Debugging for Systems Engineers

Originally posted as part of sysadvent

Overview

I’ve mentioned before that my favourite prior sysadvent articles is Down The Rabbit Hole.

This year amongst some of the reading I’ve done, I really enjoyed the articles from [http://jvns.ca/](Julia Evans) on strace. I wanted to write something for sysadvent that would be interesting but focussed on debuggers. There isn’t enough space here to give a full debugger tutorial but instead wanted to give some cases when I reach for a debugger and what for, with some specific tips and examples thrown in. If you’re already an expert at using debuggers you can probably stop reading now.

Many of us are familiar with some of variety this quote:

Everyone knows that debugging is twice as hard as writing a program in the first place. So if you’re as clever as you can be when you write it, how will you ever debug it?

Brian Kerninghan

learning debugging techniques for programs you haven’t written is a skill I’d recommend systems engineers/administrators practise.

Forms of debugging

Print statement debugging

The most effective debugging tool is still careful thought, coupled with judiciously placed print statements

Brian Kernighan

If you spend any time on the golang-nuts list you’ll see that using gdb with highly concurrent runtime such as go is problematic, and certainly the latter part of the above quote is often recommended. If you have the luxury of being able to rebuild and rerun your application or service - such as when developing it then print debugging is a valuable part of your too chain. If you’ve written a helloworld program in a language you know at least one way of getting your program to print information out to you.

Program tracing

Julia has a fantastic blog post on debugging your programs like they’re closed source covers using strace and friends to do black box analysis using operating systems tools.

————————

> [WRITTEN EXERCISE 1]: Count the lines in the records that contain the string "sketchPlane", treating uppercase and lowercase as different, and reply with the number alone.

> [DATA RECORDS]:
————————

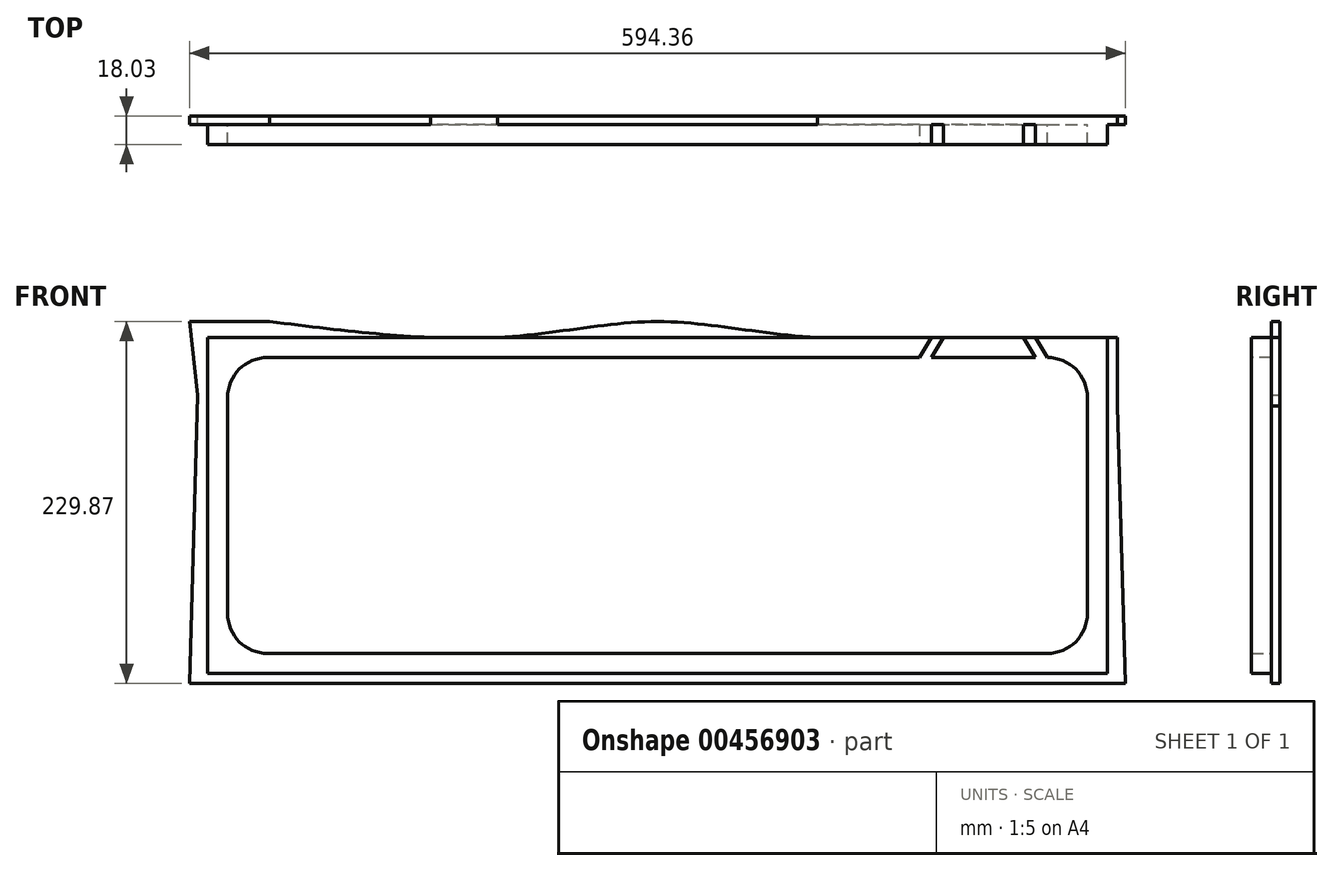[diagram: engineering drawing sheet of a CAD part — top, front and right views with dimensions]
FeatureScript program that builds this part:
annotation { "Feature Type Name" : "Feature", "Feature Type Description" : "" }
export const myFeature = defineFeature(function(context is Context, id is Id, definition is map)
    precondition{}
    {
        {
            var Q0;
            Q0=qCreatedBy(makeId("Front.planeOp"),FACE);
            var sketch = newSketch(context, id + "F0", { "sketchPlane" : qUnion([Q0])});
            skLineSegment(sketch, "E0.bottom", {"start": v(0, 0) * mm, "end": v(-584.2, 0) * mm});
            skLineSegment(sketch, "E0.top", {"start": v(0, 219.7) * mm, "end": v(-584.2, 219.7) * mm});
            skLineSegment(sketch, "E0.left", {"start": v(0, 0) * mm, "end": v(0, 219.7) * mm});
            skLineSegment(sketch, "E0.right", {"start": v(-584.2, 0) * mm, "end": v(-584.2, 219.7) * mm});
            skPoint(sketch, "E1", {"position": v(-292.1, 219.7) * mm});
            skSolve(sketch);
        }
        {
            var Q0;
            Q0=makeQuery(id+"F0.imprint","IMPRINT",FACE,{"disambiguationData":[TD([[makeQuery(id+"F0.imprint","IMPRINT",EDGE,{"derivedFrom":sQuery(id+"F0.wireOp",EDGE,"E0.bottom")}),-1.0]])]});
            extrude(context, id + "F1", {"entities" : qUnion([Q0]), "depth" : 5.33 * mm});
        }
        {
            var Q0;
            Q0=makeQuery(id+"F1.opExtrude","CAP_FACE",FACE,{"disambiguationData":[OSD([sQuery(id+"F0.wireOp",EDGE,"E0.bottom"),sQuery(id+"F0.wireOp",EDGE,"E0.top"),sQuery(id+"F0.wireOp",EDGE,"E0.left"),sQuery(id+"F0.wireOp",EDGE,"E0.right")])],"isStart":false});
            var sketch = newSketch(context, id + "F2", { "sketchPlane" : qUnion([Q0])});
            skLineSegment(sketch, "E2", {"start": v(-577.85, 219.7) * mm, "end": v(-577.85, 6.35) * mm});
            skLineSegment(sketch, "E3", {"start": v(-577.85, 6.35) * mm, "end": v(-6.35, 6.35) * mm});
            skLineSegment(sketch, "E4", {"start": v(-6.35, 6.35) * mm, "end": v(-6.35, 219.71) * mm});
            skLineSegment(sketch, "E5", {"start": v(-6.35, 219.71) * mm, "end": v(-577.85, 219.7) * mm});
            skLineSegment(sketch, "E6", {"start": v(-565.15, 207) * mm, "end": v(-565.15, 19.05) * mm});
            skLineSegment(sketch, "E7", {"start": v(-565.15, 19.05) * mm, "end": v(-19.05, 19.05) * mm});
            skLineSegment(sketch, "E8", {"start": v(-19.05, 19.05) * mm, "end": v(-19.05, 207.01) * mm});
            skLineSegment(sketch, "E9", {"start": v(-19.05, 207.01) * mm, "end": v(-565.15, 207) * mm});
            skSolve(sketch);
        }
        {
            var Q0;
            Q0=makeQuery(id+"F2.imprint","IMPRINT",FACE,{"disambiguationData":[TD([[makeQuery(id+"F2.imprint","IMPRINT",EDGE,{"derivedFrom":sQuery(id+"F2.wireOp",EDGE,"E2")}),1.0]])]});
            extrude(context, id + "F3", {"entities" : qUnion([Q0]), "operationType" : NewBodyOperationType.ADD, "depth" : 12.7 * mm});
        }
        {
            var Q0;
            Q0=makeQuery(id+"F3.opExtrude","SWEPT_EDGE",EDGE,{"disambiguationData":[OSD([sQuery(id+"F2.wireOp",EDGE,"E6"),sQuery(id+"F2.wireOp",EDGE,"E9")])]});
            var Q1;
            Q1=makeQuery(id+"F3.opExtrude","SWEPT_EDGE",EDGE,{"disambiguationData":[OSD([sQuery(id+"F2.wireOp",EDGE,"E8"),sQuery(id+"F2.wireOp",EDGE,"E9")])]});
            var Q2;
            Q2=makeQuery(id+"F3.opExtrude","SWEPT_EDGE",EDGE,{"disambiguationData":[OSD([sQuery(id+"F2.wireOp",EDGE,"E7"),sQuery(id+"F2.wireOp",EDGE,"E8")])]});
            var Q3;
            Q3=makeQuery(id+"F3.opExtrude","SWEPT_EDGE",EDGE,{"disambiguationData":[OSD([sQuery(id+"F2.wireOp",EDGE,"E6"),sQuery(id+"F2.wireOp",EDGE,"E7")])]});
            fillet(context, id + "F4", {"entities" : qUnion([Q0, Q1, Q2, Q3]), "radius" : 25.4 * mm, "tangentPropagation" : true, "allowEdgeOverflow" : false});
        }
        {
            var Q0;
            Q0=makeQuery(id+"F3.opExtrude","CAP_FACE",FACE,{"disambiguationData":[OSD([sQuery(id+"F2.wireOp",EDGE,"E2"),sQuery(id+"F2.wireOp",EDGE,"E3"),sQuery(id+"F2.wireOp",EDGE,"E4"),sQuery(id+"F2.wireOp",EDGE,"E5"),sQuery(id+"F2.wireOp",EDGE,"E6"),sQuery(id+"F2.wireOp",EDGE,"E7"),sQuery(id+"F2.wireOp",EDGE,"E8"),sQuery(id+"F2.wireOp",EDGE,"E9")])],"isStart":false});
            var sketch = newSketch(context, id + "F5", { "sketchPlane" : qUnion([Q0])});
            skPoint(sketch, "E10", {"position": v(-118.11, 219.7) * mm});
            skPoint(sketch, "E11", {"position": v(-110.5, 219.7) * mm});
            skPoint(sketch, "E12", {"position": v(-59.69, 219.7) * mm});
            skPoint(sketch, "E13", {"position": v(-52.07, 219.7) * mm});
            skPoint(sketch, "E14", {"position": v(-376.28, 272.75) * mm});
            skPoint(sketch, "E15", {"position": v(-12.7, 0) * mm});
            skPoint(sketch, "E16", {"position": v(-20.32, 0) * mm});
            skLineSegment(sketch, "E17", {"start": v(-20.32, 0) * mm, "end": v(-12.7, 0) * mm});
            skPoint(sketch, "E18", {"position": v(-118.11, 207.01) * mm});
            skPoint(sketch, "E19", {"position": v(-125.73, 207.01) * mm});
            skLineSegment(sketch, "E20", {"start": v(-125.73, 207.01) * mm, "end": v(-118.11, 219.7) * mm});
            skLineSegment(sketch, "E21", {"start": v(-125.73, 207.01) * mm, "end": v(-118.11, 207.01) * mm});
            skLineSegment(sketch, "E22", {"start": v(-118.11, 207.01) * mm, "end": v(-110.5, 219.7) * mm});
            skLineSegment(sketch, "E23", {"start": v(-118.11, 219.7) * mm, "end": v(-110.5, 219.7) * mm});
            skLineSegment(sketch, "E24", {"start": v(-59.69, 219.7) * mm, "end": v(-52.07, 219.7) * mm});
            skLineSegment(sketch, "E25", {"start": v(-110.5, 219.7) * mm, "end": v(-59.69, 219.7) * mm});
            skLineSegment(sketch, "E26", {"start": v(-59.69, 219.7) * mm, "end": v(-110.5, 219.7) * mm});
            skLineSegment(sketch, "E27", {"start": v(-110.5, 219.7) * mm, "end": v(-113.58, 214.56) * mm});
            skPoint(sketch, "E28", {"position": v(-44.45, 207.01) * mm});
            skPoint(sketch, "E29", {"position": v(-52.07, 207.01) * mm});
            skLineSegment(sketch, "E30", {"start": v(-59.69, 219.7) * mm, "end": v(-52.07, 207.01) * mm});
            skLineSegment(sketch, "E31", {"start": v(-52.07, 219.7) * mm, "end": v(-44.45, 207.01) * mm});
            skLineSegment(sketch, "E32", {"start": v(-52.07, 207.01) * mm, "end": v(-44.45, 207.01) * mm});
            skLineSegment(sketch, "E33", {"start": v(-52.07, 219.7) * mm, "end": v(-59.69, 219.7) * mm});
            skPoint(sketch, "E34", {"position": v(-56.6, 214.56) * mm});
            skLineSegment(sketch, "E35", {"start": v(-113.58, 214.56) * mm, "end": v(-56.6, 214.56) * mm});
            skSolve(sketch);
        }
        {
            var Q0;
            Q0=makeQuery(id+"F5.imprint","IMPRINT",FACE,{"disambiguationData":[TD([[makeQuery(id+"F5.imprint","IMPRINT",EDGE,{"derivedFrom":sQuery(id+"F5.wireOp",EDGE,"E20")}),-1.0]])]});
            var Q1;
            {var subQ8=sQuery(id+"F5.wireOp",EDGE,"RZINdJYM-ykuw-GilU-JIjt-DnibDYUsXZuo");Q1=makeQuery(id+"F5.imprint","IMPRINT",FACE,{"disambiguationData":[TD([[makeQuery(id+"F5.imprint","IMPRINT",EDGE,{"derivedFrom":subQ8}),1.0]])]});}
            var Q2;
            Q2=makeQuery(id+"F5.imprint","IMPRINT",FACE,{"disambiguationData":[TD([[makeQuery(id+"F5.imprint","IMPRINT",EDGE,{"derivedFrom":sQuery(id+"F5.wireOp",EDGE,"RZINdJYM-ykuw-GilU-JIjt-DnibDYUsXZuo")}),-1.0]])]});
            var Q3;
            Q3=makeQuery(id+"F5.imprint","IMPRINT",FACE,{"disambiguationData":[TD([[makeQuery(id+"F5.imprint","IMPRINT",EDGE,{"derivedFrom":sQuery(id+"F5.wireOp",EDGE,"NQJIxGkc-Vixr-o2zM-VUe3-bVQ5EoZFKsab")}),1.0]])]});
            var Q4;
            Q4=makeQuery(id+"F5.imprint","IMPRINT",FACE,{"disambiguationData":[TD([[makeQuery(id+"F5.imprint","IMPRINT",EDGE,{"derivedFrom":sQuery(id+"F5.wireOp",EDGE,"E30")}),1.0]])]});
            var Q5;
            {var subQ0=sQuery(id+"F5.wireOp",EDGE,"E26");Q5=makeQuery(id+"F5.imprint","IMPRINT",FACE,{"disambiguationData":[TD([[makeQuery(id+"F5.imprint","IMPRINT",EDGE,{"derivedFrom":subQ0}),1.0]])]});}
            extrude(context, id + "F6", {"entities" : qUnion([Q0, Q1, Q2, Q3, Q4, Q5]), "operationType" : NewBodyOperationType.REMOVE, "oppositeDirection" : true, "depth" : 12.7 * mm});
        }
        {
            var Q0;
            Q0=makeQuery(id+"F1.opExtrude","CAP_FACE",FACE,{"disambiguationData":[OSD([sQuery(id+"F0.wireOp",EDGE,"E0.bottom"),sQuery(id+"F0.wireOp",EDGE,"E0.top"),sQuery(id+"F0.wireOp",EDGE,"E0.left"),sQuery(id+"F0.wireOp",EDGE,"E0.right")])],"isStart":true});
            var sketch = newSketch(context, id + "F7", { "sketchPlane" : qUnion([Q0])});
            skLineSegment(sketch, "E36", {"start": v(0, 0) * mm, "end": v(-5.08, 0) * mm});
            skLineSegment(sketch, "E37", {"start": v(-5.08, 0) * mm, "end": v(-5.08, 229.87) * mm});
            skLineSegment(sketch, "E38", {"start": v(-5.08, 229.87) * mm, "end": v(589.28, 229.87) * mm});
            skLineSegment(sketch, "E39", {"start": v(589.28, 229.87) * mm, "end": v(589.28, 0) * mm});
            skLineSegment(sketch, "E40", {"start": v(589.28, 0) * mm, "end": v(584.2, 0) * mm});
            skPoint(sketch, "E41", {"position": v(589.28, 114.93) * mm});
            skPoint(sketch, "E42", {"position": v(584.2, 109.85) * mm});
            skPoint(sketch, "E43", {"position": v(292.1, 229.87) * mm});
            skPoint(sketch, "E44", {"position": v(292.1, 219.7) * mm});
            skPoint(sketch, "E45", {"position": v(-5.08, 114.93) * mm});
            skPoint(sketch, "E46", {"position": v(0, 109.85) * mm});
            skPoint(sketch, "E47", {"position": v(538.48, 229.87) * mm});
            skPoint(sketch, "E48", {"position": v(45.72, 229.87) * mm});
            skPoint(sketch, "E49", {"position": v(-5.08, 191.77) * mm});
            skPoint(sketch, "E50", {"position": v(589.28, 191.77) * mm});
            skPoint(sketch, "E51", {"position": v(584.2, 183.25) * mm});
            skPoint(sketch, "E52", {"position": v(0, 176.13) * mm});
            skPoint(sketch, "E53", {"position": v(589.28, 63.5) * mm});
            skPoint(sketch, "E54", {"position": v(-5.08, 63.5) * mm});
            skPoint(sketch, "E55", {"position": v(0, 219.7) * mm});
            skPoint(sketch, "E56", {"position": v(584.2, 219.7) * mm});
            skPoint(sketch, "E57", {"position": v(393.7, 219.7) * mm});
            skPoint(sketch, "E58", {"position": v(190.5, 219.7) * mm});
            skFitSpline(sketch, "E59", {"points": [v(538.48, 229.87) * mm, v(393.7, 219.7) * mm, v(292.1, 229.87) * mm, v(190.5, 219.7) * mm, v(45.72, 229.87) * mm], "startDerivative": vector(-556.08, -69.34) * mm, "endDerivative": vector(-556.08, 69.34) * mm});
            skLineSegment(sketch, "E60", {"start": v(-5.08, 229.87) * mm, "end": v(0, 176.13) * mm});
            skLineSegment(sketch, "E61", {"start": v(584.2, 183.25) * mm, "end": v(589.28, 229.87) * mm});
            skLineSegment(sketch, "E62", {"start": v(-5.08, 0) * mm, "end": v(0, 176.13) * mm});
            skLineSegment(sketch, "E63", {"start": v(584.2, 183.25) * mm, "end": v(589.28, 0) * mm});
            skSolve(sketch);
        }
        {
            var Q0;
            {var subQ3=sQuery(id+"F7.wireOp",EDGE,"1cZOkDzA-QB0z-r1xi-g2sP-Uw8mw8TRGHdY");Q0=makeQuery(id+"F7.imprint","IMPRINT",FACE,{"disambiguationData":[TD([[makeQuery(id+"F7.imprint","IMPRINT",EDGE,{"derivedFrom":subQ3}),-1.0]])]});}
            var Q1;
            {var subQ0=sQuery(id+"F7.wireOp",EDGE,"E59");var subQ1=makeQuery(id+"F7.imprint","INTERSECT",VERTEX,{"disambiguationData":[OD(2.0)],"derivedFrom":[sQuery(id+"F7.wireOp",EDGE,"E38"),subQ0]});Q1=makeQuery(id+"F7.imprint","IMPRINT",FACE,{"disambiguationData":[TD([[makeQuery(id+"F7.imprint","IMPRINT",EDGE,{"disambiguationData":[TD([[subQ1,1.0]])],"derivedFrom":subQ0}),1.0]])]});}
            var Q2;
            {var subQ1=sQuery(id+"F7.wireOp",EDGE,"E38");var subQ7=sQuery(id+"F7.wireOp",EDGE,"E59");var subQ8=makeQuery(id+"F7.imprint","INTERSECT",VERTEX,{"disambiguationData":[OD(1.0)],"derivedFrom":[subQ1,subQ7]});Q2=makeQuery(id+"F7.imprint","IMPRINT",FACE,{"disambiguationData":[TD([[makeQuery(id+"F7.imprint","IMPRINT",EDGE,{"disambiguationData":[TD([[subQ8,1.0]])],"derivedFrom":subQ7}),1.0]])]});}
            var Q3;
            {var subQ0=sQuery(id+"F7.wireOp",EDGE,"E40");Q3=makeQuery(id+"F7.imprint","IMPRINT",FACE,{"disambiguationData":[TD([[makeQuery(id+"F7.imprint","IMPRINT",EDGE,{"derivedFrom":subQ0}),-1.0]])]});}
            var Q4;
            {var subQ7=sQuery(id+"F7.wireOp",EDGE,"E61");Q4=makeQuery(id+"F7.imprint","IMPRINT",FACE,{"disambiguationData":[TD([[makeQuery(id+"F7.imprint","IMPRINT",EDGE,{"derivedFrom":subQ7}),1.0]])]});}
            var Q5;
            {var subQ0=sQuery(id+"F7.wireOp",EDGE,"E36");Q5=makeQuery(id+"F7.imprint","IMPRINT",FACE,{"disambiguationData":[TD([[makeQuery(id+"F7.imprint","IMPRINT",EDGE,{"derivedFrom":subQ0}),-1.0]])]});}
            extrude(context, id + "F8", {"entities" : qUnion([Q0, Q1, Q2, Q3, Q4, Q5]), "operationType" : NewBodyOperationType.ADD, "depth" : -5.33 * mm});
        }
    });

————————

> [WRITTEN EXERCISE 2]: Rewrite the passage of the debugging article starting at "learning debugging techniques" and ending at "out to you.", substituting "lldb" for "gdb" wherever it occurs.

> [TASK RESPONSE 1]: 4

> [TASK RESPONSE 2]:
learning debugging techniques for programs you haven’t written is a skill I’d recommend systems engineers/administrators practise.

Forms of debugging

Print statement debugging

The most effective debugging tool is still careful thought, coupled with judiciously placed print statements

Brian Kernighan

If you spend any time on the golang-nuts list you’ll see that using lldb with highly concurrent runtime such as go is problematic, and certainly the latter part of the above quote is often recommended. If you have the luxury of being able to rebuild and rerun your application or service - such as when developing it then print debugging is a valuable part of your too chain. If you’ve written a helloworld program in a language you know at least one way of getting your program to print information out to you.